SARE and ARS: Western Region
The USDA Agricultural Research Service (ARS) conducts interdisciplinary research to enhance profit and stewardship on American farms of all sizes. SARE researchers are invited to participate in several ongoing research projects around the country.
USDA-ARS Systems Projects in the Western Region That Could Benefit from SARE Partnerships
Sidney, MT, Bob Evans, Northern Plains Agricultural Research Unit. Are primarily involved in looking for ways to diversify existing Northern Great Plains production systems to increase profitability and decrease risk. The unit has the capacity to conduct interdisciplinary research to develop improved soil, water, pest, and nutrient management strategies and production systems that protect the environment and which improve producer economic competitiveness in the world market. Their focus is on irrigated and dryland production systems including cereals, corn, and potatoes. The unit has a strong irrigation technology development component to increase production efficiency and reduce water and energy use. There are opportunities for research in developing alternative markets to stimulate rural development. Distance-to-market and infrastructure is a major limitation to alternative, non-commodity crop and value-added market development. For more information, see Northern Plains Agricultural Research Unit or contact Bob Evans, (406) 433-9496.

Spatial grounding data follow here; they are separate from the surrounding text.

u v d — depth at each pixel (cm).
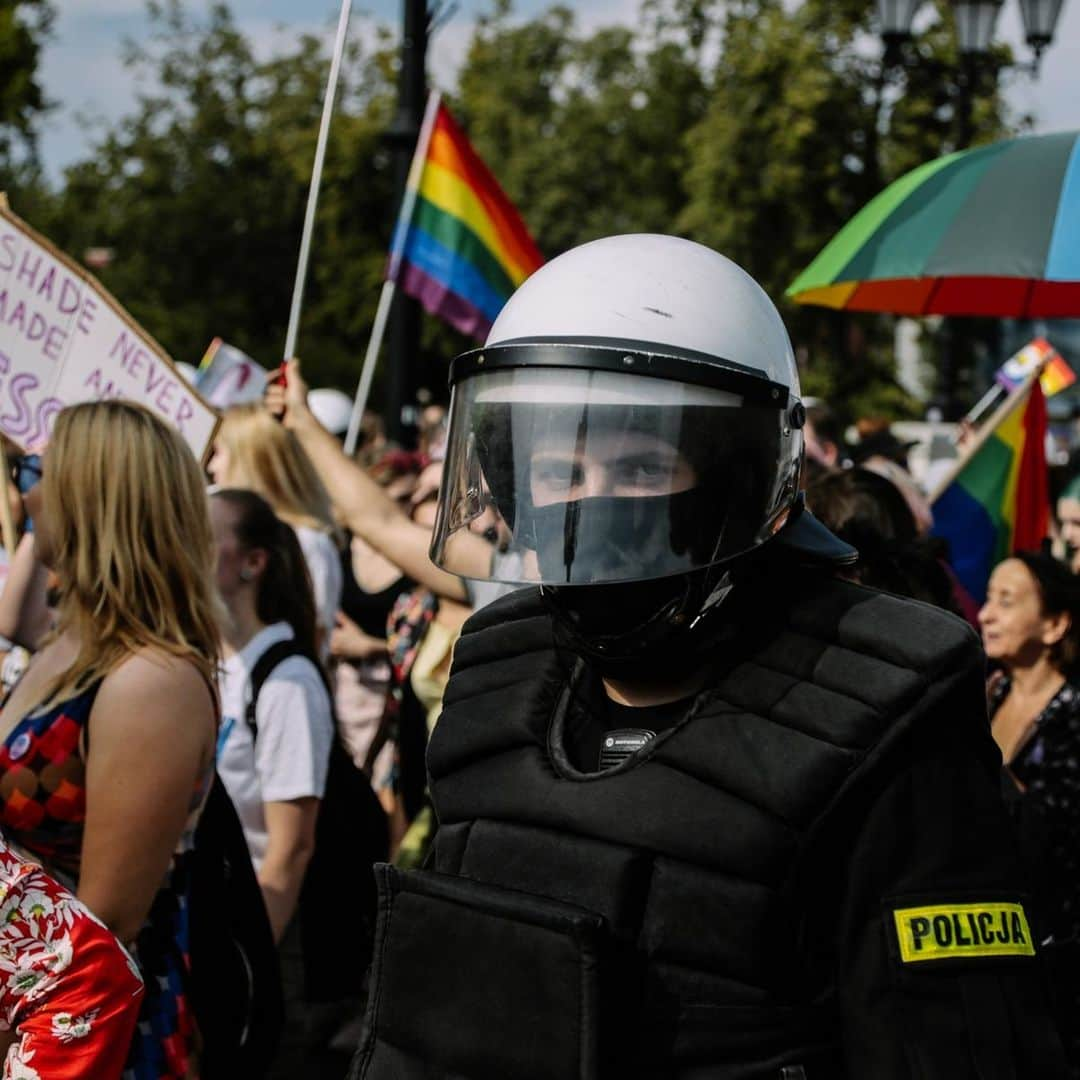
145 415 255
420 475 685
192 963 253
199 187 3206
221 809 261
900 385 2078
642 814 150
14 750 241
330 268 3048
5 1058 196
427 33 784
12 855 195
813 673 151
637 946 148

Pullman, WA and Pendleton, OR, Don McCool and Dan Long, respectively. Land Management and Water Conservation Research Unit and Columbia Plateau Conservation Research Center. Long history of long-term research related to natural resources including soil and air quality. Research is directed across very diverse non-irrigated environmental conditions. The two units have recently developed a combined multiple location project addressing economically depressed wheat-based production systems in the dryland Columbia Basin region. Pullman has had connection with Washington State University economists, lots of opportunities for social sciences related to rural development. Energy issues have emerged related to sustainable straw utilization and energy crop production alternatives to sole wheat-based management. Alternative production strategies are being explored that integrate livestock into traditional wheat-based systems for increased economic return. For more information see Land Management and Water Conservation Researchor contact Don McCool, (509) 335-1347.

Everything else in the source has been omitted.